Algunas izquierdas tienen ciertas dificultades con la libertad de expresión, que en su origen fue un derecho defendido por el pensamiento liberal en el combate contra el orden feudal y su legitimación teológica. Y es que no entienden que defender la libertad de expresión implica dos cosas. Primero que la libertad de expresión termina conduciéndote a defender a gente que no opina como tú y que incluso puede ser, de verdad, repugnante. Y segundo, que la libertad de expresión, como todas las libertades, es un derecho necesariamente reglado, consensuado, compartido. En la libertad de expresión caben la ofensa, la mentira, la estupidez, el sarcasmo, la burla. Pero no la calumnia, por supuesto. No el endosar a otras personas comportamientos delictivos. No el acosar más o menos planificadamente para menoscabar y hundir la figura pública de otro ciudadano o asaltar su intimidad. Intelectualmente no es demasiado complicado. Emocionalmente se antoja una labor ímproba por la escasa capacidad para admitir la crítica y por la seguridad apodíctica en los juicios y las valoraciones propios que nos caracteriza individual y colectivamente en nuestras ínsulas baratarias y aún más allá.

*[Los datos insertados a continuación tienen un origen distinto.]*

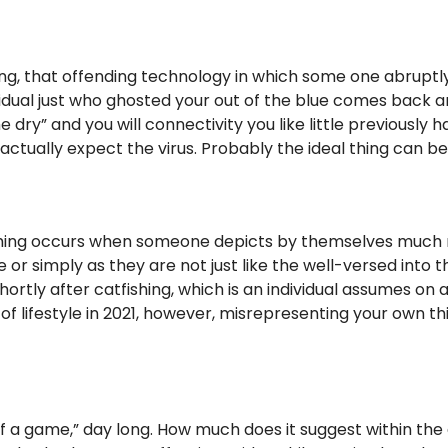
ng, that offending technology in which some one abruptly
ividual just who ghosted your out of the blue comes back ar
dry” and you will connectivity you like little previously 
ually expect the virus. Probably the ideal thing can be do
ishing occurs when someone depicts by themselves much m
e or simply as they are not just like the well-versed into 
tly after catfishing, which is an individual assumes on a
 of lifestyle in 2021, however, misrepresenting your own th
f a game,” day long. How much does it suggest within the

Un ejemplo espléndido lo proporciona desde hace unos días el Cabildo de Tenerife. Coalición Canaria (y antes ATI) dirigen el gobierno insular desde 1987. El Cabildo tinerfeño y sus gestores nunca han sido demasiados comprensivos con la crítica política y administrativa. Inesperadamente, gracias a los resultados de las elecciones locales de 2015, Podemos consiguió formar grupo propio en el Cabildo tinerfeño, y el pacto entre CC y PSC-PSOE se encontró con una oposición singularmente dura, activa e incisiva. Entre los consejeros de Podemos figura Julio Concepción, un animador sociocultural de Arona que ganó notoriedad en campañas de crítica y rechazo a la mefítica gestión del alcalde José Alberto González Reverón, cuyo destino final fue el abandono de la vida política y la condena por los tribunales. Políticamente Concepción es un bebé grandullón y procaz que disfruta de su incontinencia verbal en las redes sociales. En Podemos están convencidos de que un reciente manifiesto promovido por coalicioneros y socialistas para aleccionar sobre el buen uso de las redes sociales está motivado por las guachafitas insultantes que el señor Concepción se monta en Facebook. Quizás sea así, aunque me parece improbable. En lo que no repara Podemos es en que las incesantes groserías y descalificaciones de los post de Julio Concepción, garrapateados a menudo en un lenguaje grosero y faltón (y ese lenguaje solo transparenta la fantasía pueril y obsesiva de una isla de buenos y malos mientras se aproxima la justiciera lucha final) no representa un vibrante ejercicio de libertad de expresión que se pretenda cercenar, sino una logomaquia confusa, feroz, desaforada, que disfruta evidentemente del escarnio. No es un valioso patrimonio de Podemos, sino un lastre para Podemos. Puede divertir a la hinchada podemita -se han apresurado hilarantemente a crear un hashtag, Yo también soy Julio, como si el animado animador fuera objeto de una persecución indescriptible- pero ahuyenta, por su simplismo y su ordinariez, a amplios sectores del electorado, que ni siquiera lo encuentran gracioso. Y esa es la clave. Concepción, como otros políticos de izquierdas o de derechas, no cree que la libertad de expresión sea un derecho constitucional, sino una variable de su aplastante superioridad política y moral que no reconoce adversarios, sino enemigos.